We spoke on Tuesday with a woman in Blue Ash who has been putting her rent in escrow since February because of an ongoing legal battle with her landlord. She recently reached out to the Help Center for advice and now plans on consulting an outside attorney as her case proceeds.

"It seems simple enough that you come down here and you start paying your money to the court, but what happens when your landlord sues you back as part of the rent escrow process?" Zingarelli said. "The landlords will filed rent escrow complaints — people don't necessarily know that they have to file an answer to that or else they may lose their rent escrow case that has all these fantastic grounds for it."

Like eviction cases, Zingarelli said rent escrow cases are a product of the heated national housing crisis impacting our local communities.
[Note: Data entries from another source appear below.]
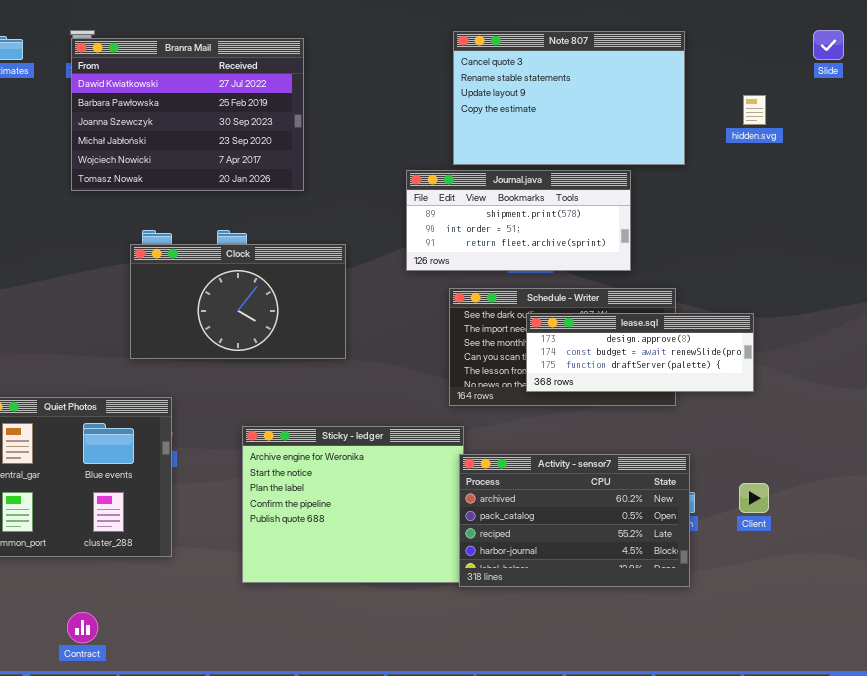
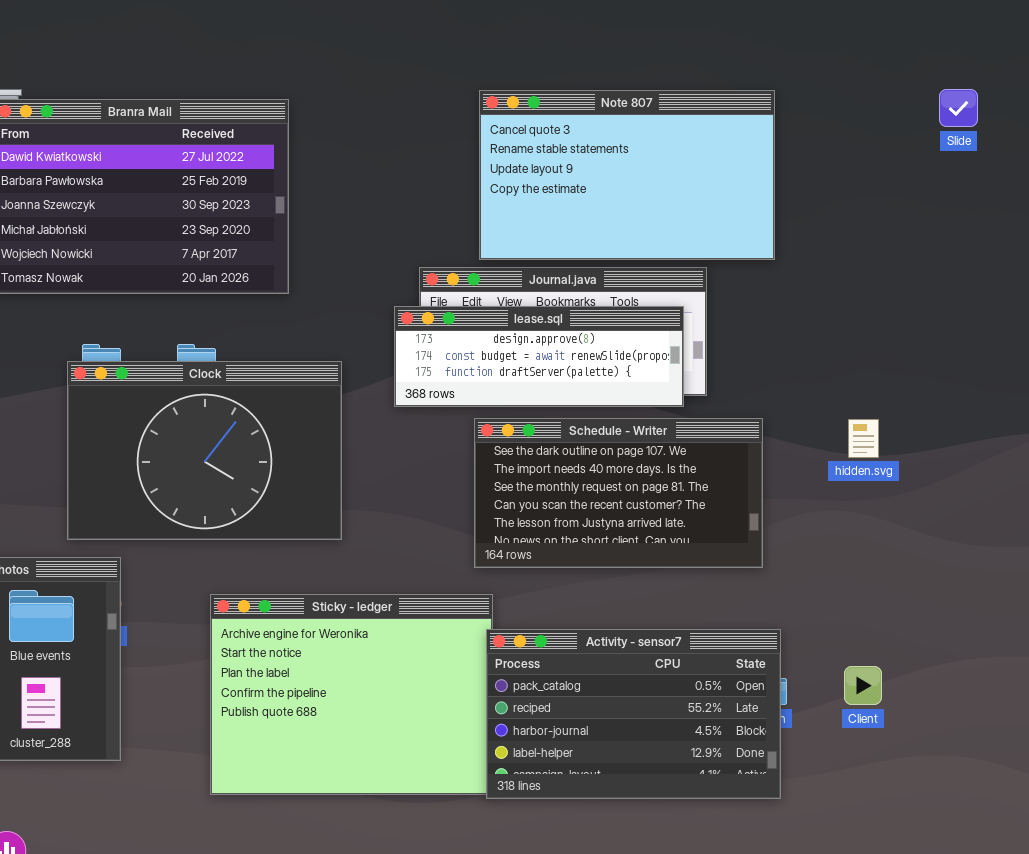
hidden.svg: [743,95,766,125] -> [848,419,879,458], moved
Clock: [130,244,346,359] -> [67,361,342,540], resized
lease.sql: [526,313,754,392] -> [394,306,684,407], moved
Activity - sensor7: [459,454,690,587] -> [486,629,781,799], scrolled down 1 row

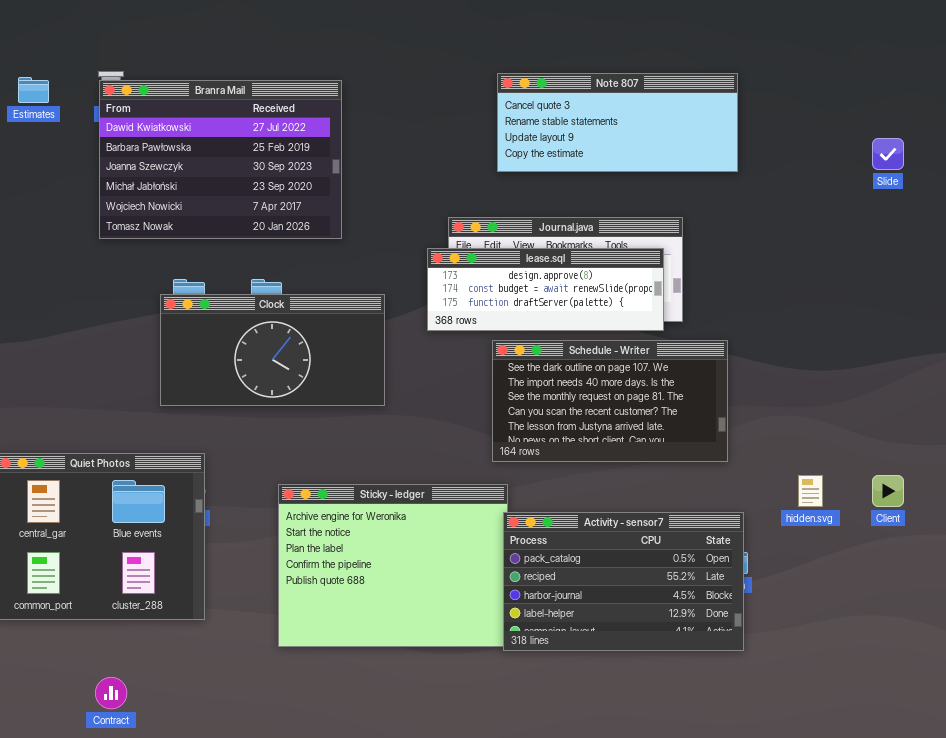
Slide: [939,89,978,127] -> [872,138,904,170], moved
Note 807: [479,90,775,260] -> [497,73,738,172], resized
Clock: [67,361,342,540] -> [160,294,385,406], resized
hidden.svg: [848,419,879,458] -> [798,475,823,507], moved
Client: [844,666,882,705] -> [872,475,904,507], moved

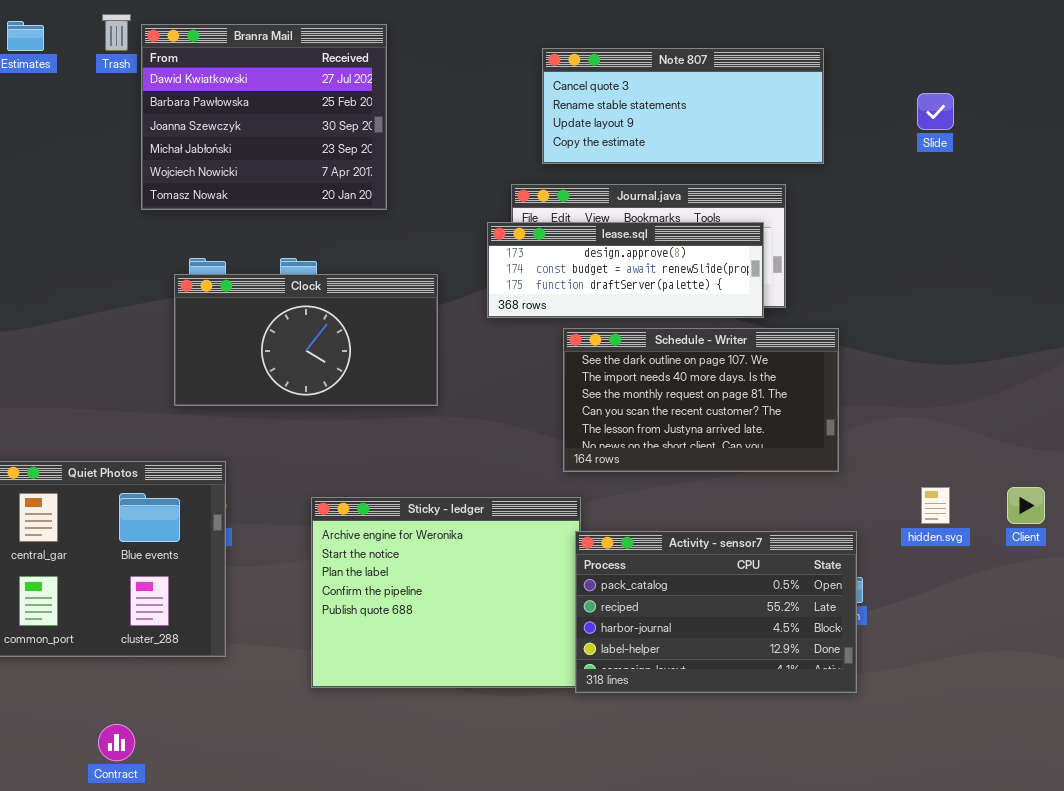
Note 807: [497,73,738,172] -> [542,48,824,164], moved
Branra Mail: [99,80,342,239] -> [141,24,387,210], resized
Slide: [872,138,904,170] -> [917,93,954,130], moved

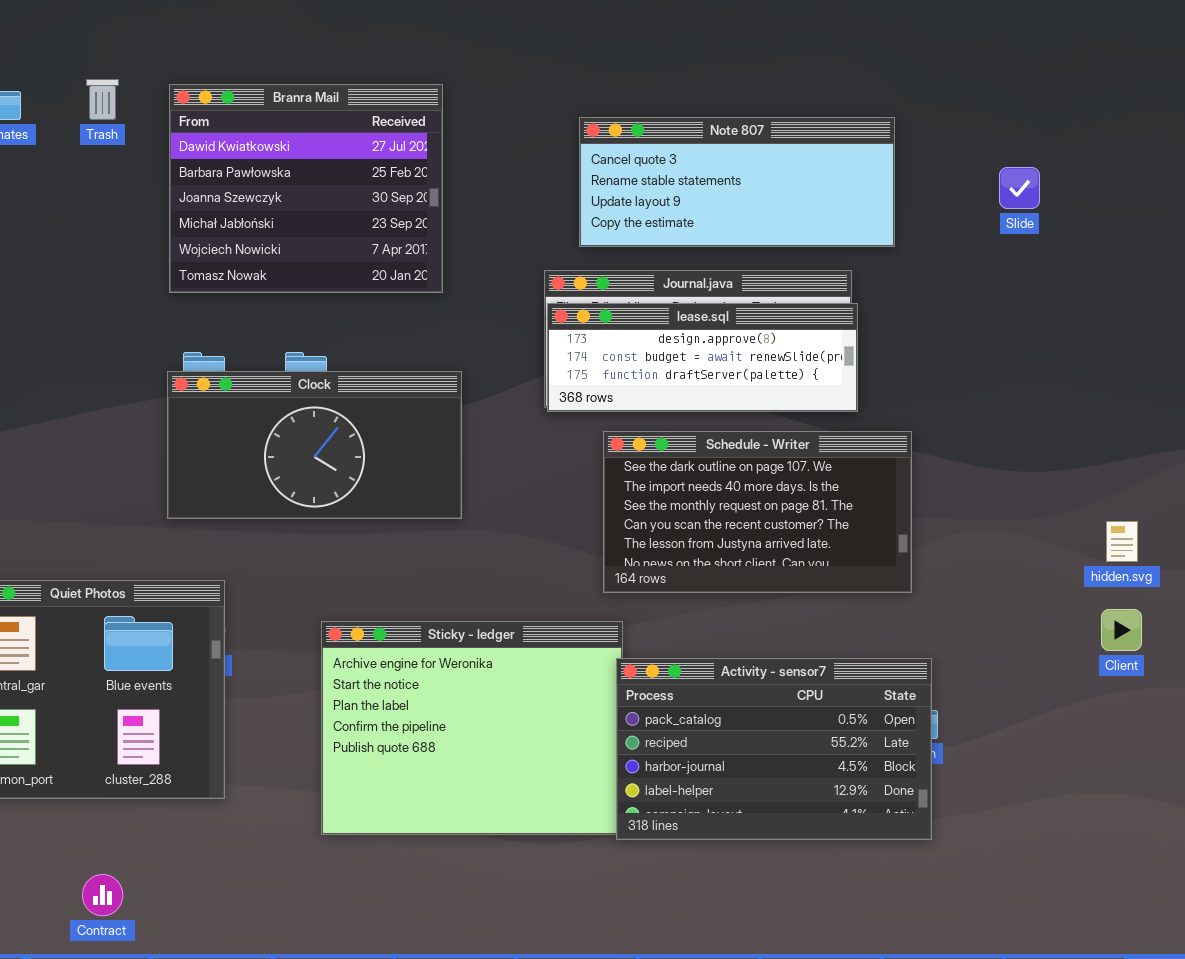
Branra Mail: [141,24,387,210] -> [169,84,443,293], moved
lease.sql: [487,222,764,318] -> [547,303,858,412], moved
hidden.svg: [921,487,950,524] -> [1106,521,1138,562], moved

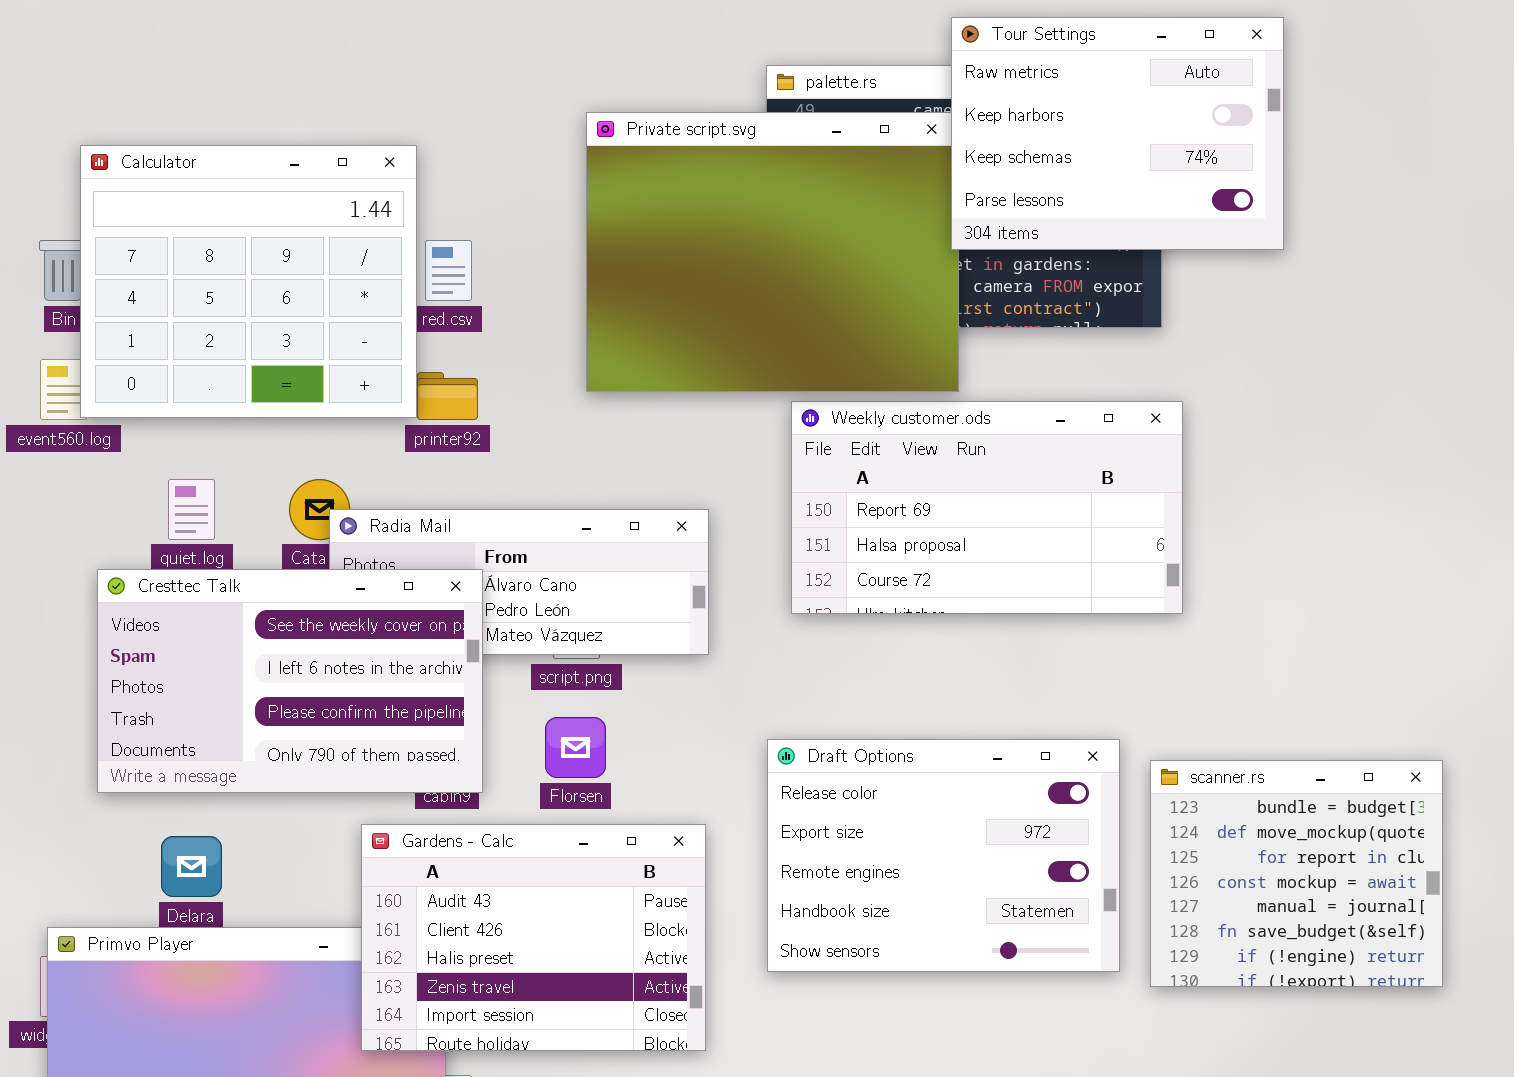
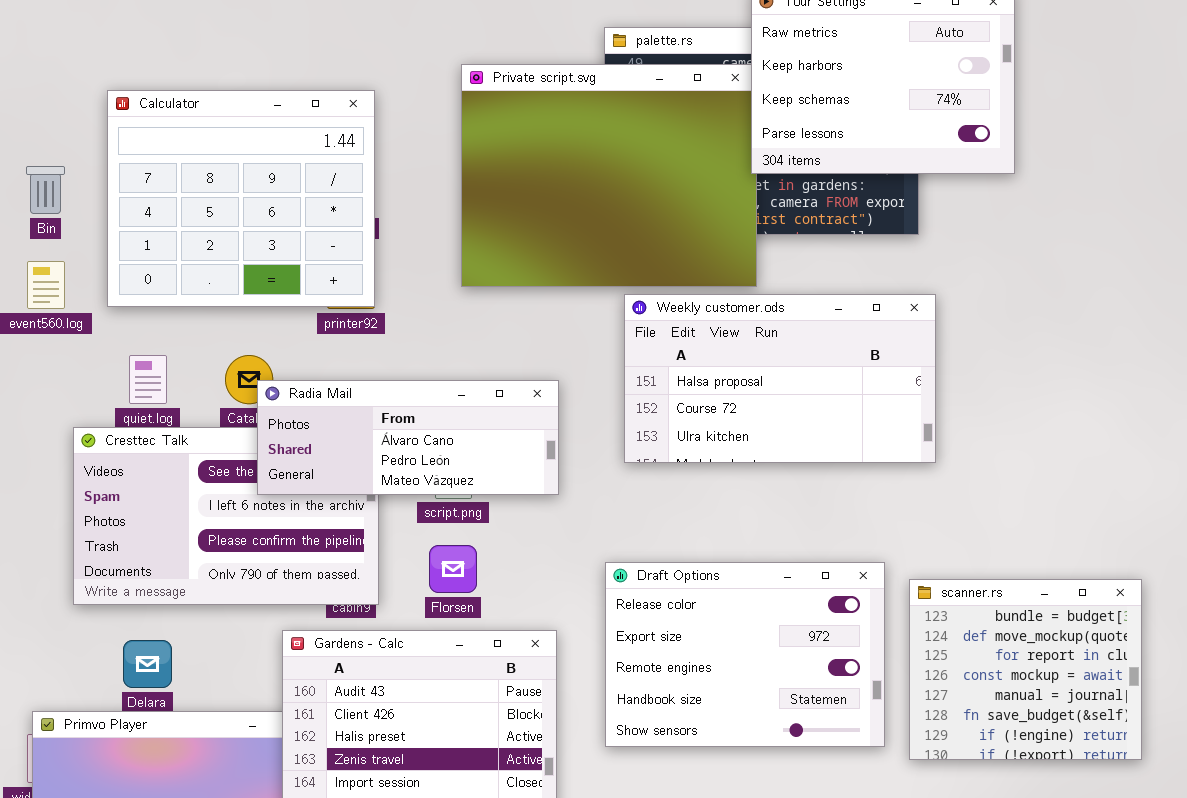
Calculator: [80,145,417,418] -> [107,90,375,307], moved
Weekly customer.ods: [791,401,1183,614] -> [624,294,936,463], scrolled down 1 row
Radia Mail: [329,509,709,655] -> [257,380,559,495], raised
"Sadly I think we haven't seen the worst and a lot of the reason why is rental assistance has largely dried up," he said. "There are going to continue to be people that get sick, that lose their jobs, that have some unexpected life event happen that will interrupt their ability to pay rent. Throwing people out of their homes is not going to solve any of our problems. It hurts the tenants. It hurts the landlords. It hurts everybody. We need to have that safety net there as an ongoing basis and that's not something that exists right now."

Record-Breaking Assistance

The Hamilton County Clerk of Courts Help Center is on track to assist more than 20,000 people by the end of the year, Parikh said.

About 9,700 people sought help in 2023. So far this year, more than 11,000 people have either called, walked in or scheduled an appointment.

"I usually have two to four appointments per day," Zingarelli said.

And that's just their schedule. Zingarelli is one of five attorneys — paid and volunteer — who work at the center. There are also paralegals, social workers and college students who dedicate their time to the center as well.

Every attorney is an employee with the University of Cincinnati College of Law, as part of a partnership between the Hamilton County Clerk of Courts, Municipal Court, Juvenile Court and the County Commission.

"That allows us to be able to provide advice to the public without there being any type of a conflict of interest, which allows us to be able to provide more service than maybe a help center which can only disperse information, which is the case if there isn't that partnership that's there," said Zingarelli.